Alvin Chand - brother of Toronto suspect Steven Vikash Chand - said outside the courthouse his brother was innocent and that authorities "just want to show they're doing something."
"He's not a terrorist, come on. He's a Canadian citizen," Chand told the AP. "The people that were arrested are good people, they go to the mosque, they go to school, go to college."
Also at the court hearing was Aly Hindy, an imam of Scarborough's Salaheddin Islamic Center, which houses a school and mosque that has been monitored by security agencies for years. He said he knows nine of the suspects and that Muslims were once again being falsely accused.
"It's not terrorism. It could be some criminal activity with a few guys, that's all," said Hindy. "We are the ones always accused. Somebody fakes a document and they are an international terrorist forging documents for al-Qaida."
FBI Special Agent Richard Kolko in Washington, D.C., said there may have been a connection between the Canadian suspects and a Georgia Tech student and another American who had traveled to Canada to meet with Islamic extremists to discuss suitable locations for a terrorist strike.
"The FBI is aware of the ongoing law enforcement activity in Canada," Kolko said. "There is preliminary indication that some of the Canadian subjects may have had limited contact with the two people recently arrested from Georgia."

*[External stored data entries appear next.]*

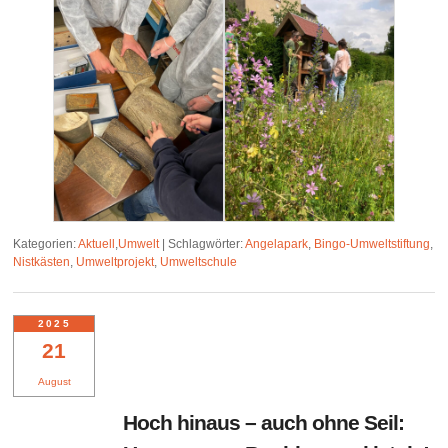
Kategorien:
Aktuell
,
Umwelt
|
Schlagwörter:
Angelapark
,
Bingo-Umweltstiftung
,
Nistkästen
,
Umweltprojekt
,
Umweltschule
2025
21
August
Hoch hinaus – auch ohne Seil: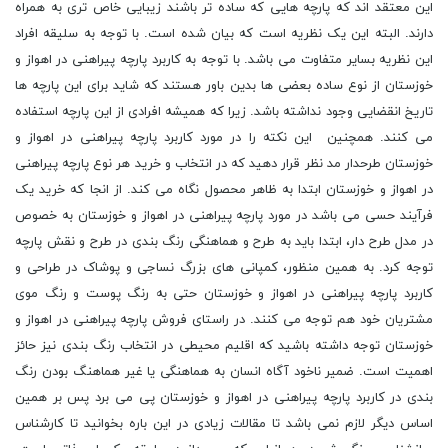
این معتقد اند که پارچه هایی که ساده تر باشند زیبایی خاص تری به همراه
دارند. البته این یک نظریه است که بیان شده است. با توجه به سلیقه افراد
این نظریه بسایر متفاوت می باشد. با توجه به کاربرد پارچه پیراهنی در اهواز و
خوزستان از نوع ساده بعضی ها بدین باور هستند که شاید برای این پارچه ها
تاریخ انقضایی وجود نداشته باشد. زیرا که همیشه افرادی از این پارچه استفاده
می کنند. همچنین این نکته را در مورد کاربرد پارچه پیراهنی در اهواز و
خوزستان طرحدار مد نظر قرار دهید که در انتخاب و خرید هر نوع پارچه پیراهنی
در اهواز و خوزستان ابتدا به ظاهر محصول نگاه می کند. از انجا که خرید یک
فرآیند حسی می باشد در مورد پارچه پیراهنی در اهواز و خوزستان به خصوص
در مدل طرح دار، ابتدا باید به طرح و هماهنگی رنگ بندی در طرح و نقش پارچه
توجه کرد. به همین منظور، کمپانی های بزرگ نساجی و پوشاک در طراحی و
کاربرد پارچه پیراهنی در اهواز و خوزستان حتی به رنگ پوست و رنگ موی
مشتریان خود هم توجه می کنند. در راستای فروش پارچه پیراهنی در اهواز و
خوزستان توجه داشته باشید که اقلیم محیطی در انتخاب رنگ بندی نیز حائز
اهمیت است. ضمیر ناخود آگاه انسان به هماهنگی یا غیر هماهنگ بودن رنگ
بندی در کاربرد پارچه پیراهنی در اهواز و خوزستان پی می برد پس بر همین
اساس دیگر لازم نمی باشد تا مقالات زیادی در این باره بخوانید تا کارشناس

Russ Knocke, a spokesman for the U.S. Department of Homeland Security, said Secretary Michael Chertoff telephoned his counterpart in Canada, Public Safety Minister Stockwell Day, to discuss the arrests, but said they would not heighten the Homeland Security daily threat advisory.
Officials at the news conference displayed evidence of bomb-making materials - including a red cellular phone that was wired up to what appeared to be an explosives detonator inside a black toolbox - a computer hard drive, camouflage uniforms and a door riddled by bullet holes.
About 400 regional police and federal agents were involved in the arrests Friday and early Saturday.
The Toronto Star reported Saturday that the men had trained at a camp north of Toronto and had plotted to attack the Canadian spy agency's downtown Toronto office, among other targets in Ontario province. Authorities refused to confirm those reports, but did say that contrary to other reports, Toronto's subway system did not appear to be a target.
The 12 adults, who range in age from 19 to 43, live in either Toronto, Canada's financial capital and largest city, or the nearby cities of Mississauga or Kingston.
Rocco Galati, a lawyer for two suspects from Mississauga, said Ahmad Ghany, 21, is a health sciences graduate from McMaster University in Hamilton. He was born in Canada, the son of a medical doctor who emigrated from Trinidad and Tobago.
Shareef Abdelhaleen, 30, is an unmarried computer programmer of Egyptian descent, Galati said. He emigrated from Egypt at the age of 10 with his father who is now an engineer on contract with Atomic Energy of Canada Ltd., the lawyer said. Atomic Energy of Canada provides services to nuclear utilities in Canada and other countries, according to its Web site.
The charges were filed under Canada's Anti-Terrorism Act, which was passed following the Sept. 11 attacks in the U.S., particularly after bin Laden named Canada as one of five so-called Christian nations that should be targeted for terror strikes.
Portelance said it was the largest counterterrorism operation in Canada since the adoption of the act and said more arrests were possible.
Associated Press reporter Rob Gillies in Toronto contributed to this report.